SELECCIONES: Leave Your Mark

— -- Eleven-year-old Luis Castillo walked into his house scraped, bruised and bleeding after another day of football practice. "I don't want to do this any more," he pleaded with his mother, Maria, tears streaming down his face.

Her emphatic response was the same this day as it had been every other day. "No, if those other kids can do it, you can do it. You're not going to quit."

Maria wanted Luis to play football because it kept him active and was far preferable to him sitting around watching TV every day after school. She also knew that being involved in organized sports would help keep her only son out of trouble. What she didn't know was that because of his big size, he was 5-feet-eight-inches-tall and close to 140 pounds, the coaches had moved him from the junior team to the senior team where he was playing with kids as old as 14 who were even bigger than he was. "I got killed that year," says Castillo.

Maria's insistence that Luis play football paid off. Eleven years later, he was drafted by the San Diego Chargers of the National Football League and was named a starting defensive end his rookie year, becoming only the second player of Dominican descent to achieve that distinction. In July, he was rewarded with a five-year contract extension valued at $43 million, making him one of the highest paid defensive linemen in the league.

None of this would have been possible without Maria, says Castillo. Not just because she didn't let him quit, but because of the example she set for him as a poor single mother who worked long hours to provide for her son. Her strong work ethic motivated him to not only work his hardest on the football field, but more importantly, he says, to do everything in his power to help those less fortunate.

In July 1983 Maria Nieves Castillo stood before a New York immigration officer in a heavy winter coat trying to hide the fact that she was almost nine months pregnant. Maria was coming from the tiny rural village of Cidra de Tomas, in the Dominican Republic, where she lived in a house with no running water or electricity. She was practically penniless and wanted her first child to be born in the United States in order to have a chance at a better life than she ever had. Maria was also less a month from her 40th birthday and knew this may be her only child. She simply wanted the best for her baby.

It was a baby she had never planned for. Earlier that year, Maria had visited her younger sister in New York and gone out on a blind date with her boyfriend's best friend, a handsome, charismatic Greek man, 10 years younger than she.
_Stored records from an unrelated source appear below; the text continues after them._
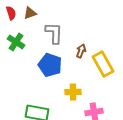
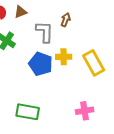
brown arrow: (81, 51) -> (66, 20), moved
yellow cross: (73, 92) -> (64, 57), moved

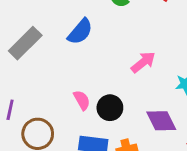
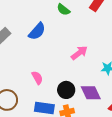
black circle: (110, 108) -> (66, 90), moved

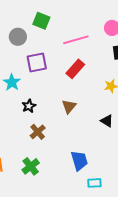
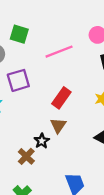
red rectangle: (75, 69) -> (61, 98), moved
black star: (29, 106) -> (42, 141), moved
Maria, who had been raised a conservative Catholic and having been raised in a conservative way, Maria was swept of her feet. They went out only two times, but when Maria returned to the Dominican Republic not long after the second date she discovered she was pregnant. Knowing that she and the man had really shared nothing more than a fling, she decided not to pursue him and to have the baby on her own. She never saw him again.
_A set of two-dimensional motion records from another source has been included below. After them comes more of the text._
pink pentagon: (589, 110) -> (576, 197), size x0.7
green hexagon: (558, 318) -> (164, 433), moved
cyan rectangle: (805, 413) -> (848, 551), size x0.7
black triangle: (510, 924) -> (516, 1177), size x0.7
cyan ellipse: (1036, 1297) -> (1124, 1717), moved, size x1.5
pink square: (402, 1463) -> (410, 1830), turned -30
Luis was born in Brooklyn on August 4 and Maria took him back to the Dominican Republic for five years. When they returned to New York City they moved into a tiny one-bedroom apartment in a dangerous part of Washington Heights. Luis and Maria had to sleep in the same small bed because there was so little space. Luis did not see his mother much because she worked 18-hour days, seven days a week, many times until 10 or 11 at night, trying to earn enough money to support the two of them.